1235P - Pathologic response as a surrogate endpoint for event-free survival in neo-adjuvant immunotherapy trials of resectable non-small cell lung cancer: A subgroup analysis

Background

A recent study demonstrated a robust correlation between pathologic complete response (pCR) and major pathologic response (MPR) with 2-year event-free survival (EFS) in neoadjuvant immune checkpoint inhibitor (ICI) trials of resectable non-small cell lung cancer (NSCLC). We analysed the impact of PDL1 status and histology on the strength of these associations.

Methods

We searched for randomised controlled trials (RCTs) examining neoadjuvant ICI in early stage NSCLC. Study eligibility criteria were: ≥80 patients, an ICI arm (including combination ICI plus chemotherapy), pCR/MPR and EFS outcomes reported for subgroups categorised by PDL1 status and histology. Using weighted linear regression, correlations between pCR and MPR against 2-year EFS were assessed. For trial level analysis, odds ratio (OR) for pathological responses and hazard ratio (HR) for EFS were assessed. Coefficient of determination (R²) of <0.6 was considered as poor correlation and >0.7 as strong correlation.

Results

We identified five RCTs with a total of 2098 patients available for analysis. In the PDL1≥1% group, correlations between pCR and MPR vs 2-year EFS were strong (R²=0.82 and 0.96 respectively) but moderate in the PDL1<1% group (R²=0.67 and 0.64 respectively). In squamous NSCLC, correlations between pCR and MPR vs 2-year EFS were strong (R²=0.95 and 0.98). In non squamous NSCLC, correlation between pCR and 2-year EFS was weak (R²=0.55) but strong between MPR and 2-year EFS (R²= 0.79). For trial level analysis, correlation between pCR OR and HR EFS was strong in the PDL1<1% group but poor in the PDL1≥1% group (R²= 0.87 vs 0.46 respectively). Correlation was poor for pCR OR and HR EFS in both squamous and nonsquamous NSCLC (R²= 0.02 and 0.54 respectively). Limited observations for MPR and OS precluded these analyses.

Conclusions

There is strong correlation and surrogacy between pCR/MPR and EFS in resectable NSCLC with PDL1≥1%. pCR and MPR were prognostic for 2-year EFS outcomes in PDL1<1% and squamous subgroups but did not demonstrate good surrogacy at the trial level. Similarly pCR was a poor surrogate for EFS in nonsquamous NSCLC. Mature follow-up data will help to further validate pathological response as a surrogate endpoint.

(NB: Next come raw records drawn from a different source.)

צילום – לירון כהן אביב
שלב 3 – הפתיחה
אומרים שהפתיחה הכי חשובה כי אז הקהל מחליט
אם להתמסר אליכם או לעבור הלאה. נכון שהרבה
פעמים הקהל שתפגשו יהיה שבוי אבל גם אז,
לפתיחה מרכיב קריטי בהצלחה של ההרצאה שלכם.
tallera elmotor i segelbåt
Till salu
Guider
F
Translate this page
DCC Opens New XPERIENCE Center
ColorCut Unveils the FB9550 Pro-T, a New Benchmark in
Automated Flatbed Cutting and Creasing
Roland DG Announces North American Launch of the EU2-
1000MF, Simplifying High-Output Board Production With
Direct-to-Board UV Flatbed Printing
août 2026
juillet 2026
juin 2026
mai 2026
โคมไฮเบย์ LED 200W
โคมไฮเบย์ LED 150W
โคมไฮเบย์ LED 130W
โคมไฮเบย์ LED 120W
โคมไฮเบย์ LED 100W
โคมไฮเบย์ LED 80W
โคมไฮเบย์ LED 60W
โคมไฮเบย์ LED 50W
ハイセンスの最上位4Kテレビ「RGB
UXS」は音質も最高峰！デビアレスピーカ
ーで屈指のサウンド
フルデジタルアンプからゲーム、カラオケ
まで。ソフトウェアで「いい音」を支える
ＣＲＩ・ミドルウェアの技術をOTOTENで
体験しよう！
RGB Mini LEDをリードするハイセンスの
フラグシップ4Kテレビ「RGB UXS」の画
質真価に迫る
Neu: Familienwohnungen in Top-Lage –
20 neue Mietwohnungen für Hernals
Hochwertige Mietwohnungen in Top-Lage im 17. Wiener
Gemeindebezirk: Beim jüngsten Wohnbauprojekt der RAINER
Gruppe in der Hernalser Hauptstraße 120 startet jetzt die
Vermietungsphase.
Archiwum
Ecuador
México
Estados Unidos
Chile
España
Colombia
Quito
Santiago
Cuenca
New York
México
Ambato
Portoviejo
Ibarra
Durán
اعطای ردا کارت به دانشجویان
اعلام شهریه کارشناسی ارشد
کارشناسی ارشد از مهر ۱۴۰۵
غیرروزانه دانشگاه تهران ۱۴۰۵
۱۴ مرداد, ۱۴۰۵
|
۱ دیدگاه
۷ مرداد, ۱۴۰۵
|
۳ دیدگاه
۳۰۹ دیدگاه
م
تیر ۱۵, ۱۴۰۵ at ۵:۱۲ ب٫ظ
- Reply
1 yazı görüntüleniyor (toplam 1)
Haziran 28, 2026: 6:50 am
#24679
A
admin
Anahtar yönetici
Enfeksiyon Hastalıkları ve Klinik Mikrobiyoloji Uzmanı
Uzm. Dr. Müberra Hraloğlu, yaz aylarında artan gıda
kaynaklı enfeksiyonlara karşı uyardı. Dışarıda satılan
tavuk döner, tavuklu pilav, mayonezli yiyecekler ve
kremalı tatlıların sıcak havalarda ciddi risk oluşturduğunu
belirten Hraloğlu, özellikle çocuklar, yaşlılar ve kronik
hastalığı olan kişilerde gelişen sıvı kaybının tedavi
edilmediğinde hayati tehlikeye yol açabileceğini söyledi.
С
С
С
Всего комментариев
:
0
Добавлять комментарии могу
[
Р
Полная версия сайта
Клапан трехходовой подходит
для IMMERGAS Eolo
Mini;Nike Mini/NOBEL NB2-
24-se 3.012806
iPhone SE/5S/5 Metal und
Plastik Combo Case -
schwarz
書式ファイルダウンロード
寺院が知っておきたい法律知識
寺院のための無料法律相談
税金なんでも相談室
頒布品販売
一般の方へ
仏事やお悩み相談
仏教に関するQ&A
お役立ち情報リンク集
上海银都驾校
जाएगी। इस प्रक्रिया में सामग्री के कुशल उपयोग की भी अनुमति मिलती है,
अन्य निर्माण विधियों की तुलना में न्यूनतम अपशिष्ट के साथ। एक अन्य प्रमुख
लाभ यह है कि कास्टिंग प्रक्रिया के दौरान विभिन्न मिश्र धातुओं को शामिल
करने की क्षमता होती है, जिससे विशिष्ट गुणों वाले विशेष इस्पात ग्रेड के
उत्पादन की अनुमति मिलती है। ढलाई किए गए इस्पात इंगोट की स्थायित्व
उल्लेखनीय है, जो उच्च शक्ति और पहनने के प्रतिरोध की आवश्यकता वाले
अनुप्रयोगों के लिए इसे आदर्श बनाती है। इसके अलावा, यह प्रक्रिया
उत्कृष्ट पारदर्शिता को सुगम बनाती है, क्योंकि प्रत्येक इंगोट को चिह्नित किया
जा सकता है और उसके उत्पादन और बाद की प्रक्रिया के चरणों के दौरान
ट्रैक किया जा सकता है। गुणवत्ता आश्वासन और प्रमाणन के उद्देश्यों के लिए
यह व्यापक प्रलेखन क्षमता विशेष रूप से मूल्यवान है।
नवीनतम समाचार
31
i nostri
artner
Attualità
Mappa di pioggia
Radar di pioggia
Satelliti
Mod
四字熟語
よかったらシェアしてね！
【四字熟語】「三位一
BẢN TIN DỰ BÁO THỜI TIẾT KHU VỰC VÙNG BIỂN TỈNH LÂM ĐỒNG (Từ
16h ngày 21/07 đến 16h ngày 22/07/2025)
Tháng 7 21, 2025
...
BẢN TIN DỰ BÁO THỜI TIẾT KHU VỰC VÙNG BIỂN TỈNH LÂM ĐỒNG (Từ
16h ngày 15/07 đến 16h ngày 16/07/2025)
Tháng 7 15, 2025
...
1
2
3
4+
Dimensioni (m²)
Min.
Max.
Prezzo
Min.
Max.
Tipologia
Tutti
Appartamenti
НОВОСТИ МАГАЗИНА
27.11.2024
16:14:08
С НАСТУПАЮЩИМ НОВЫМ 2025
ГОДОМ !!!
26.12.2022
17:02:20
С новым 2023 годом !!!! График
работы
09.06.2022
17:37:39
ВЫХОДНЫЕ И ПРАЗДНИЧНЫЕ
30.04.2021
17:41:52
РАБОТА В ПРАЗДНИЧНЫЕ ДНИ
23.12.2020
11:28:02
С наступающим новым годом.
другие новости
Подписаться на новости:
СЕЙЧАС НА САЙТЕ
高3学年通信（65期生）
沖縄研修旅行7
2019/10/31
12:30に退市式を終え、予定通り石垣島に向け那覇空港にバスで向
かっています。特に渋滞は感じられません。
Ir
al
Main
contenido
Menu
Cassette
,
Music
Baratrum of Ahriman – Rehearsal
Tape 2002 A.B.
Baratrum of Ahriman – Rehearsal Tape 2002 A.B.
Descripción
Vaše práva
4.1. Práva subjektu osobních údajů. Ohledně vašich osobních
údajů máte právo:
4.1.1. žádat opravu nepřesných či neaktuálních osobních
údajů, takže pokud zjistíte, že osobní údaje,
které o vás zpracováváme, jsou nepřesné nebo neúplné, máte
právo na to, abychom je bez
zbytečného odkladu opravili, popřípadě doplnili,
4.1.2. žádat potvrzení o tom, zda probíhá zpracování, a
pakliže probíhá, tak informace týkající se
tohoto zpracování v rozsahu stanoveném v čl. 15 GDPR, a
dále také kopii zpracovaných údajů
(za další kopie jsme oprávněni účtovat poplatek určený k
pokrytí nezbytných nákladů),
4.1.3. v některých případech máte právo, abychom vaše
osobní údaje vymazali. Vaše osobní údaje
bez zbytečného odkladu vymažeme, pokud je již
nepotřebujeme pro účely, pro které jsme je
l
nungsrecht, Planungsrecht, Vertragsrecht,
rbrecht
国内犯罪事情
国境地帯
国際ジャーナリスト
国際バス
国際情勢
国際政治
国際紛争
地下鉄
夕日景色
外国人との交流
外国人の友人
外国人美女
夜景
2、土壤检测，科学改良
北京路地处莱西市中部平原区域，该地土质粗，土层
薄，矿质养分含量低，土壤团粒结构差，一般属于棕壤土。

Clinical trial identification

Editorial acknowledgement

Legal entity responsible for the study

The authors.

Funding

Has not received any funding.

Disclosure

C.K. Lee: Financial Interests, Personal, Advisory Board: AstraZeneca, Amgen, Roche, Janssen, Gilead, MSD, GSK, Norvatis, Merck kGA; Financial Interests, Institutional, Coordinating PI: AstraZeneca, Amgen, Merck kGA, Norvatis, Roche. All other authors have declared no conflicts of interest.